Instruction: Reproduce every line of the following material, keeping each one unchanged and in its original order.

:: Supplied data

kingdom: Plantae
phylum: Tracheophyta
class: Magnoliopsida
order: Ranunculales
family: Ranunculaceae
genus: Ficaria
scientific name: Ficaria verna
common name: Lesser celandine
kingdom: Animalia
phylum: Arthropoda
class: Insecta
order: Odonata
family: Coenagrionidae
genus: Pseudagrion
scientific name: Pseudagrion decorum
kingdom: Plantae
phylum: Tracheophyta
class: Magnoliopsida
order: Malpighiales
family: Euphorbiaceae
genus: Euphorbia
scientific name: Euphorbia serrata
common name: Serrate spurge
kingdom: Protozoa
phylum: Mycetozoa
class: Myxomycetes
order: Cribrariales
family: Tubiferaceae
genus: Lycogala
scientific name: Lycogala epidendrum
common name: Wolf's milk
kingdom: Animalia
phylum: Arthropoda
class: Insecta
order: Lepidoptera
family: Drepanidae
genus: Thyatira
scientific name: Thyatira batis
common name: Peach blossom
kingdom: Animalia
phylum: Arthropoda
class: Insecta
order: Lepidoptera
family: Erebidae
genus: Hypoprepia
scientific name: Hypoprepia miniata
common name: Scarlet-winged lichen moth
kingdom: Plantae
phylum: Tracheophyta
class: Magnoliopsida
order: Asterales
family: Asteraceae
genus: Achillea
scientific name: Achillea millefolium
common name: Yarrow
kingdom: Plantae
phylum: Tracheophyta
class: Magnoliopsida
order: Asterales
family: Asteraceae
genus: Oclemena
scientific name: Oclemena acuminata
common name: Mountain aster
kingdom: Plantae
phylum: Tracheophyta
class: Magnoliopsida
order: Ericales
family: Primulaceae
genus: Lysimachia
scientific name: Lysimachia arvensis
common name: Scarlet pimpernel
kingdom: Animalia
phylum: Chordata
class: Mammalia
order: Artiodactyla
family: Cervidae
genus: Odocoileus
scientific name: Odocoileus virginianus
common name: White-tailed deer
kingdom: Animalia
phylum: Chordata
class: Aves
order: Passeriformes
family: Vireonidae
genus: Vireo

::::

Response for this exercise:
kingdom: Plantae
phylum: Tracheophyta
class: Magnoliopsida
order: Ranunculales
family: Ranunculaceae
genus: Ficaria
scientific name: Ficaria verna
common name: Lesser celandine
kingdom: Animalia
phylum: Arthropoda
class: Insecta
order: Odonata
family: Coenagrionidae
genus: Pseudagrion
scientific name: Pseudagrion decorum
kingdom: Plantae
phylum: Tracheophyta
class: Magnoliopsida
order: Malpighiales
family: Euphorbiaceae
genus: Euphorbia
scientific name: Euphorbia serrata
common name: Serrate spurge
kingdom: Protozoa
phylum: Mycetozoa
class: Myxomycetes
order: Cribrariales
family: Tubiferaceae
genus: Lycogala
scientific name: Lycogala epidendrum
common name: Wolf's milk
kingdom: Animalia
phylum: Arthropoda
class: Insecta
order: Lepidoptera
family: Drepanidae
genus: Thyatira
scientific name: Thyatira batis
common name: Peach blossom
kingdom: Animalia
phylum: Arthropoda
class: Insecta
order: Lepidoptera
family: Erebidae
genus: Hypoprepia
scientific name: Hypoprepia miniata
common name: Scarlet-winged lichen moth
kingdom: Plantae
phylum: Tracheophyta
class: Magnoliopsida
order: Asterales
family: Asteraceae
genus: Achillea
scientific name: Achillea millefolium
common name: Yarrow
kingdom: Plantae
phylum: Tracheophyta
class: Magnoliopsida
order: Asterales
family: Asteraceae
genus: Oclemena
scientific name: Oclemena acuminata
common name: Mountain aster
kingdom: Plantae
phylum: Tracheophyta
class: Magnoliopsida
order: Ericales
family: Primulaceae
genus: Lysimachia
scientific name: Lysimachia arvensis
common name: Scarlet pimpernel
kingdom: Animalia
phylum: Chordata
class: Mammalia
order: Artiodactyla
family: Cervidae
genus: Odocoileus
scientific name: Odocoileus virginianus
common name: White-tailed deer
kingdom: Animalia
phylum: Chordata
class: Aves
order: Passeriformes
family: Vireonidae
genus: Vireo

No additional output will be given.